According to the Mehr News Agency, quoted by Variety, a filmmaker who burns his kilt to create some heat, a school teacher who is trying to feed his students, a stand-up comedian who only sees a bombed out space when he arrives at the venue. There are a number of topics that are included in the film “From Ground Zero” representing Palestine, which is now one of the 15 contenders for this year’s international Oscar. The film presents a collection of 22 directors’ memoirs from Gaza, shot in between (and sometimes, during) Israel’s bombardment of Gaza, to paint a portrait of life under siege. Each short segment of this film is unique in its concept, and at the same time, it depicts the violent routine of life with a shared resilience and need to document.
This collection, which was excluded from the Cannes festival this spring for political reasons, was shown right outside the festival as a protest act to show a creative and rebellious act in the face of genocide. From Ground Zero, coordinated and financed by Palestinian filmmaker Rashid Masharawi, brings dozens of emerging artists to the stage to present digital memories and events of their lives in the Gaza Strip. The length of each short film is from a few minutes to nearly 10 minutes. Some of them are charming and haunting, like Rima Mahmood’s debut film Selfie, about a young woman who tries to hide her stress by wearing make-up and maintain a sense of femininity while the world is falling apart. slow down Others, such as “No Signal” by Mohammad Al-Sharif – which takes place immediately after “Selfie” – use the rubble of collapsed buildings taken from reality for the performance scene.
None of these stories are inconsistent with each other or with the overall project, and their diversity is an important point, as each depicts a different aspect of social and personal life in the reality of its creators’ new lives, whether they deal with death abstractly— Like in Karim Satorum’s “Hell’s Paradise,” where a man sleeps in a body bag to keep warm — or look back with sadness at his new world.
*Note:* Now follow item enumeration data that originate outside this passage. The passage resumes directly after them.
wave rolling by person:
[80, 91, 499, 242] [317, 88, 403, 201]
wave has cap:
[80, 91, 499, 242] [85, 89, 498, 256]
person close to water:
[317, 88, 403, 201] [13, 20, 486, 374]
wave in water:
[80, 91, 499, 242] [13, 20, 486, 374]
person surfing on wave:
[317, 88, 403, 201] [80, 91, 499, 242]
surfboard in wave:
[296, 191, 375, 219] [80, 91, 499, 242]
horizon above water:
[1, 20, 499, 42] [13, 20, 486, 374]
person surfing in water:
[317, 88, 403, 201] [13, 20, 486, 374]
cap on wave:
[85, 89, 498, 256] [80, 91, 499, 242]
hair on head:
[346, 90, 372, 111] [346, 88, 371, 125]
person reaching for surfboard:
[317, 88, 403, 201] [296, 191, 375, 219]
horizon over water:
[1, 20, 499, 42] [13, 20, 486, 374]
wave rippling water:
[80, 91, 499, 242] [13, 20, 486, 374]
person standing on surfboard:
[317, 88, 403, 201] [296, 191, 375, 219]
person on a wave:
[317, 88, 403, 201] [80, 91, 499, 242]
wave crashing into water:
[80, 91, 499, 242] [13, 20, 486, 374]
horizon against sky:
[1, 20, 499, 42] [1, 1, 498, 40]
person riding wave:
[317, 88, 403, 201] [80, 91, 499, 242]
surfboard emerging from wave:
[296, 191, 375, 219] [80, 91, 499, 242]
Only one of the films in this series remains incomplete, and its completion is done with the presence of the director, who sits in front of the camera to talk about the details of the continuation of his film, which he had in mind before his loved ones were killed.
While most of the films take place in the present, a number of the shorts have brief flashbacks or images of life before the start of the Israel-Hamas war, blending the project with the subjects’ social lives, yet “from ground zero”. Among its many cuts in black that appear between each short film, it tells the story. Artists who are now faced with brutal extreme behavior, but have the feeling of being imprisoned and familiar with war from years and even decades ago; The theme that is depicted in the final film “Awakening” by Mehdi Karire with puppets in a poetic way.
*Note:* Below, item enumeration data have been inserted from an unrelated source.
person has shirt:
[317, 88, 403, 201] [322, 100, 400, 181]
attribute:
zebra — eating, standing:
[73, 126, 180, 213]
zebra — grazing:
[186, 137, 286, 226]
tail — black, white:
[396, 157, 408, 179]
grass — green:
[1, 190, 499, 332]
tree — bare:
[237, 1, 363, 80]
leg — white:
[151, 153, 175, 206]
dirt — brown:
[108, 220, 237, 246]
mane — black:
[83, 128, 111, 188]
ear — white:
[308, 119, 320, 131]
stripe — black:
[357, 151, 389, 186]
A large part of the deplorable situation in Gaza has reached the social media, one of them is the rescue of a man from under the rubble of his house, which has become the subject of one of the films, but most of the short films in this series take a deep look at the lives of Gazans and the psychological impact of the miserable situation. They are depicted and along with it, they also tell about their hope in the face of torment.
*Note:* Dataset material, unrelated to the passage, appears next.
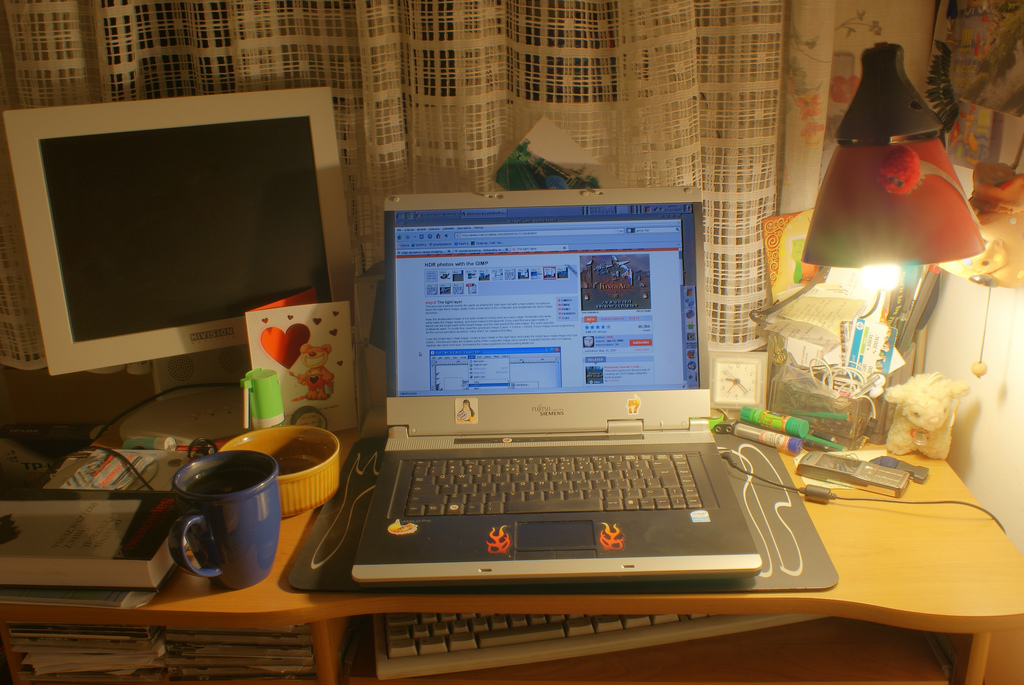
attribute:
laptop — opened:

These stories and their nature are particularly reminiscent of the images recorded on celluloid of the Holocaust and the tradition of photographers such as Henrik Ross and Mendel Grossman of the Jewish ghettos. It is Poland that not only documented everyday life with their cameras, but imbued it with a familiar and poignant humanity. “From Ground Zero” shows history repeating itself and the tragedy that is happening right before our eyes.